Given that the clear intent of the statute is to expand the availability and accessibility of such day care facilities, which remain in short supply in the State, and to remove impediments to such expansion, and that the condominium declaration here, like the restrictive covenant in Crane Neck Assn. v. New York City/Long Is. County Servs. Group (supra) “pose the same deterrent to the effective implementation of the State policy as the local laws and ordinances”, we find that Social Services Law § 390(12) applies to the restriction here contained in the condominium declaration. Thus, the Board may not enforce such restriction against the plaintiffs, and the plaintiffs have demonstrated their likelihood of ultimate success on the merits.
The plaintiffs have also established that they would suffer irreparable harm in the absence of the injunction, in that they would be forced to close down their day care operation entirely and would likely permanently lose most, if not all, of their established clients.
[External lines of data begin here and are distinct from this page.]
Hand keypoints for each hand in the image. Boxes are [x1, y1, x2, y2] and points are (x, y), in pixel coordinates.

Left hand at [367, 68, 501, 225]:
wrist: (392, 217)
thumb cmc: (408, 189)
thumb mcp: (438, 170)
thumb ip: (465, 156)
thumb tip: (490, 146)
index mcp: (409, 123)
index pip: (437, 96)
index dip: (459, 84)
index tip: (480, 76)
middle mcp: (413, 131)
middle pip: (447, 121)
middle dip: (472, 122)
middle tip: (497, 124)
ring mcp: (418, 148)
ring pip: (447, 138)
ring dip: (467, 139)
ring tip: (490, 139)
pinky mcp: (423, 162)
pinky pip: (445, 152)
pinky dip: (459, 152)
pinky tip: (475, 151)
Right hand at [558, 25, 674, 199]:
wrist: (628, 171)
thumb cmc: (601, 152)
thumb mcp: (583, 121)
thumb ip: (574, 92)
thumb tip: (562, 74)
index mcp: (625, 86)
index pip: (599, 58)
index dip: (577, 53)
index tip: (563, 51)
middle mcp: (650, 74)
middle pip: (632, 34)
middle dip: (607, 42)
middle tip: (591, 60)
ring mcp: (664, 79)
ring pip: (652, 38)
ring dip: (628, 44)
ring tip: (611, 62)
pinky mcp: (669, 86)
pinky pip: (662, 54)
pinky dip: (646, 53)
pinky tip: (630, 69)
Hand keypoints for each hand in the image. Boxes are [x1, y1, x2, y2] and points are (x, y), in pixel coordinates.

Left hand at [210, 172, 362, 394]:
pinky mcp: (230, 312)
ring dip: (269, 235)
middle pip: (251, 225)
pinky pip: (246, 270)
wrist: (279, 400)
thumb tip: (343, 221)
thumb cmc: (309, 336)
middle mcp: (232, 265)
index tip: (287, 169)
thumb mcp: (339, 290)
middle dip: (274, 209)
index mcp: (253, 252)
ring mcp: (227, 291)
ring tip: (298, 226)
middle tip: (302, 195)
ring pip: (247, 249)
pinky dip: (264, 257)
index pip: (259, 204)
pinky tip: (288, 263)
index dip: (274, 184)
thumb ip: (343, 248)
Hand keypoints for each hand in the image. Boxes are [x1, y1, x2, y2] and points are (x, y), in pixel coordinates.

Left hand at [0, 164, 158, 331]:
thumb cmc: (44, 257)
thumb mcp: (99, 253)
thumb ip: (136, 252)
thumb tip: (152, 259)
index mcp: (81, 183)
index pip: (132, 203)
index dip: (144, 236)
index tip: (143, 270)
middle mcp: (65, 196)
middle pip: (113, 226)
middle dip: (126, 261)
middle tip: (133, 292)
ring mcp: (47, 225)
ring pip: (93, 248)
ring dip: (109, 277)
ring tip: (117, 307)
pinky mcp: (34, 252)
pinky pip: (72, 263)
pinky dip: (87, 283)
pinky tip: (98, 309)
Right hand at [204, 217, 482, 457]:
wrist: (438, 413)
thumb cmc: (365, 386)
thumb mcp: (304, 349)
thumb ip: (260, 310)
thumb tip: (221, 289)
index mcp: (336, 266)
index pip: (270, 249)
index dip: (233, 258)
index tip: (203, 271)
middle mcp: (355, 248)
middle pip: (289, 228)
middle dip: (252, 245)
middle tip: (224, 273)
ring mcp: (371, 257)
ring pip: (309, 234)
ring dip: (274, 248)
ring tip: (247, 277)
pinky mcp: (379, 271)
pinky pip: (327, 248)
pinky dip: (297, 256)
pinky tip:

Finally, given the need for such facilities and their shortage of availability in this State, as well as the fact that the defendants have not demonstrated any disruption or additional costs to the operation of the condominium or inconvenience to any of the occupants, we find that the equities strongly favor the plaintiff's position. Thus, the Supreme Court, Richmond County, properly granted the plaintiffs' motion for a preliminary injunction.
ORDERED that the order is affirmed, with costs.
O'BRIEN, J.P., and THOMPSON and SULLIVAN, JJ., concur.